(1951 - April 2, 1992) U.S.A.
African American performer
Gary DeLoatch, a leading dancer with the Alvin Ailey American Dance Theater, was born in Philadelphia and was an athlete and gymnast in high school. He received his early dance training from Faye Snow and from Joan Kerr at the Settlement School of Music in Philadelphia. In New York City, he studied at Dance Theater of Harlem. When he was 19, Gary performed with the George Faison Universal Dance Experience and with companies that included the Chamber Dance Group.
When the Ailey company took several of Mr. Faison's dances into its repertory, Gary came along as a rehearsal director. By 1979, a year after he joined the company as a dancer, Gary was attracting attention in many solo roles. Gary also appeared in the Broadway and film versions of "The Wiz." Though not a prolific choreographer, he began creating dances early in his career and choreographed pieces for companies that included the Ailey senior and junior troupes.
Gary had danced with the troupe since 1978 and performed in some of the company's most dramatic roles including Charlie Parker in Ailey's "For Bird: With Love," which the choreographer created for the dancer. He was the company's finest dramatic dancer. Tall, rangy and handsome, he could be sweetly innocent and slyly funny at the same time, but was even more compelling in searing dramatic roles, chief among them Charlie (Bird) Parker in Alvin Ailey's "For Bird: With Love," a part Mr. Ailey created for him.

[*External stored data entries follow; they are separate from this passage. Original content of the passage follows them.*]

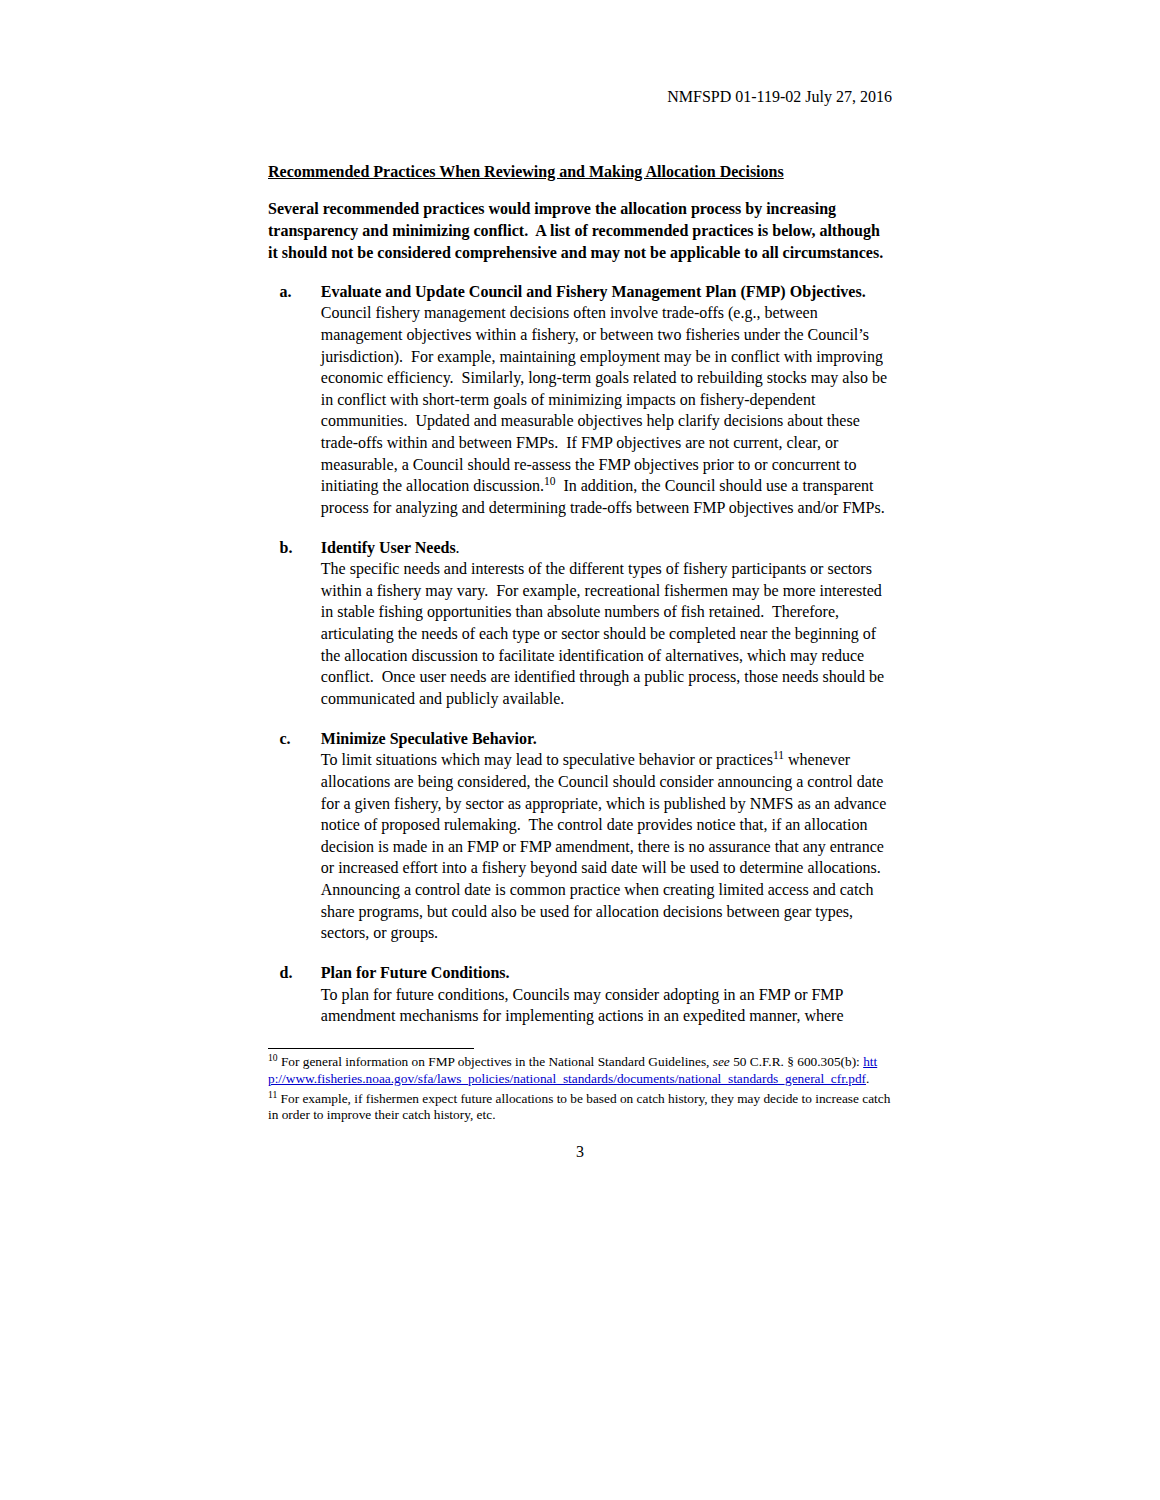NMFSPD 01-119-02 July 27, 2016
Recommended Practices When Reviewing and Making Allocation Decisions
Several recommended practices would improve the allocation process by increasing transparency and minimizing conflict. A list of recommended practices is below, although it should not be considered comprehensive and may not be applicable to all circumstances.
a. Evaluate and Update Council and Fishery Management Plan (FMP) Objectives.
Council fishery management decisions often involve trade-offs (e.g., between management objectives within a fishery, or between two fisheries under the Council’s jurisdiction). For example, maintaining employment may be in conflict with improving economic efficiency. Similarly, long-term goals related to rebuilding stocks may also be in conflict with short-term goals of minimizing impacts on fishery-dependent communities. Updated and measurable objectives help clarify decisions about these trade-offs within and between FMPs. If FMP objectives are not current, clear, or measurable, a Council should re-assess the FMP objectives prior to or concurrent to initiating the allocation discussion.10 In addition, the Council should use a transparent process for analyzing and determining trade-offs between FMP objectives and/or FMPs.
b. Identify User Needs.
The specific needs and interests of the different types of fishery participants or sectors within a fishery may vary. For example, recreational fishermen may be more interested in stable fishing opportunities than absolute numbers of fish retained. Therefore, articulating the needs of each type or sector should be completed near the beginning of the allocation discussion to facilitate identification of alternatives, which may reduce conflict. Once user needs are identified through a public process, those needs should be communicated and publicly available.
c. Minimize Speculative Behavior.
To limit situations which may lead to speculative behavior or practices11 whenever allocations are being considered, the Council should consider announcing a control date for a given fishery, by sector as appropriate, which is published by NMFS as an advance notice of proposed rulemaking. The control date provides notice that, if an allocation decision is made in an FMP or FMP amendment, there is no assurance that any entrance or increased effort into a fishery beyond said date will be used to determine allocations. Announcing a control date is common practice when creating limited access and catch share programs, but could also be used for allocation decisions between gear types, sectors, or groups.
d. Plan for Future Conditions.
To plan for future conditions, Councils may consider adopting in an FMP or FMP amendment mechanisms for implementing actions in an expedited manner, where
10 For general information on FMP objectives in the National Standard Guidelines, see 50 C.F.R. § 600.305(b): http://www.fisheries.noaa.gov/sfa/laws_policies/national_standards/documents/national_standards_general_cfr.pdf.
11 For example, if fishermen expect future allocations to be based on catch history, they may decide to increase catch in order to improve their catch history, etc.
3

He brought an almost casual conviction to parts that ranged from the prayerful, sensual monk in "Hermit Songs," a solo Mr. Ailey had created for himself, to a variety of elegant dudes, sympathetic acolytes and zany, uninhibitedly exuberant street-corner lotharios. But Mr. DeLoatch did not seem able to play a thorough villain. His drug dealer in "The Stack-Up," a dance by Talley Beatty, was as touchingly pitiable as he was snakelike. He was an adept children's teacher and led many Ailey outreach programs and performances. Gary also taught Ailey company classes.
"There is something very real in Mr. DeLoatch's stage presence," Anna Kisselgoff, the senior dance critic of The New York Times, wrote in 1988 in a review of "Tell It Like It Is," a solo created for the dancer by Kelvin Rotardier in a program presented by the Ailey company to celebrate Gary's 10th year with the troupe. "We believe in the characters he creates, in the drama he evokes with gestures he draws out of street life, in the contemporary flavor of his impressive dance technique. His physique projects power and yet the final image with which he often leaves us is that of vulnerability."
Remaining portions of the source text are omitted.